While using large language models (LLMs) and generative AI are popular tech tools now, data scientists must learn the right time to use these tools for their business. Data scientists should become business savvy by learning to understand a business problem first before applying large language model (LLM) techniques.

“It puts the business problem at the core of what our data scientists are doing so business partners understand what the data science team is working on and how we're driving change,” Dixon said.

Master Business Value Translation

To speak both data science and business, learn to communicate the financial value of using ML algorithms, advised Eswar Nagireddy, senior product manager of data science at Exasol, an in-memory analytics database company.

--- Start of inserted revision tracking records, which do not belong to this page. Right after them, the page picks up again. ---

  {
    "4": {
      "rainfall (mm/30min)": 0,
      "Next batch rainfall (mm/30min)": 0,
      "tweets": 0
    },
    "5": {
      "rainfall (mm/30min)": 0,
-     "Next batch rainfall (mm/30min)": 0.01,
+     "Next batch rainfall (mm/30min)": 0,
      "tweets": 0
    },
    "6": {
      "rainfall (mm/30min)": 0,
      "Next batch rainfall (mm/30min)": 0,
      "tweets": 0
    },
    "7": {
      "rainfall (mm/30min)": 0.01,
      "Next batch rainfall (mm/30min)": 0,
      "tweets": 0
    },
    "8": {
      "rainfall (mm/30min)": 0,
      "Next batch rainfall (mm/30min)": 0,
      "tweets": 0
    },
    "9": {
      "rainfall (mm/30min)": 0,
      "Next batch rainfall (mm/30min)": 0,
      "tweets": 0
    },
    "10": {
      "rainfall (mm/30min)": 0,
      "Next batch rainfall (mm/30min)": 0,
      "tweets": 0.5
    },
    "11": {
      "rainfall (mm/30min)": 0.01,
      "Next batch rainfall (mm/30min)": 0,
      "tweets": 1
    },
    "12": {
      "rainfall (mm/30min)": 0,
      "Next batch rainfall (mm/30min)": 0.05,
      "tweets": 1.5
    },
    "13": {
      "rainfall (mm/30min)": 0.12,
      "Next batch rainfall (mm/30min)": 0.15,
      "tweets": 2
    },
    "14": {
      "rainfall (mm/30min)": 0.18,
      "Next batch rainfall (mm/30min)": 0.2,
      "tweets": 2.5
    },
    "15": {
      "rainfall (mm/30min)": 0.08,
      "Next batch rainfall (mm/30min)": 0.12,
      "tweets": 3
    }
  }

He explained how data scientists must learn to communicate that degree of accuracy an algorithm provides. For example, if a business leader chooses to invest additional funds in the algorithm, it could boost the accuracy of that algorithm. A data scientist must learn how to ask a business leader for additional funds to improve a data science model and explain how the technology could save the company money each year.

Tech pros should learn how to correlate financial figures into ML KPIs. They should also know how to translate artificial intelligence (AI), cloud computing and GPUs into business KPIs, Nagireddy said.

“The skill set that is required is to have a transparency on the KPIs of every data science project and make it transparent to the data science team from the business,” he said.

Nagireddy recommended a course on Udemy called The Analytics Translator. It explains the analytics translator’s role in linking business, analytics and IT. The course also covers problem-solving, product management, software design and process modeling.

Align Data and Analytics Using AI

AI is a key skill to help data scientists solve business problems in a more efficient way using data, according to Dixon.

That includes not only ML and generative AI but “explainable AI.” Data and analytics engineering build trust in explainable AI, which is important for highly regulated industries.

“Explainable AI really means you as a data scientist understand the output of what you're building,” Dixon said. “Oftentimes data scientists focus on the results and the accuracy of a model as opposed to the explainability of the model.”

A data scientist may know that a model is accurate but not understand why it’s accurate. A recent IBM Institute for Business Value (IBV) Chief Data Officer study revealed that 63 percent of CDOs were aligned with business strategy, compared with 48 percent of CDOs.

“To get from data to valuable, actionable insights, you need to understand what drives the business, connecting your data and analytics strategy to business objectives,” wrote Kip Yego, program director for data and AI product marketing at IBM, in a blog post.

Going forward, companies should organize workshops either quarterly or twice a quarter to bring both the data science and business teams together as well as educate C-suite leaders, according to Nagireddy: “These design-thinking workshops, starting small, would actually impact a rapid transformation within the organization to bridge the gap between the business side and the tech side.”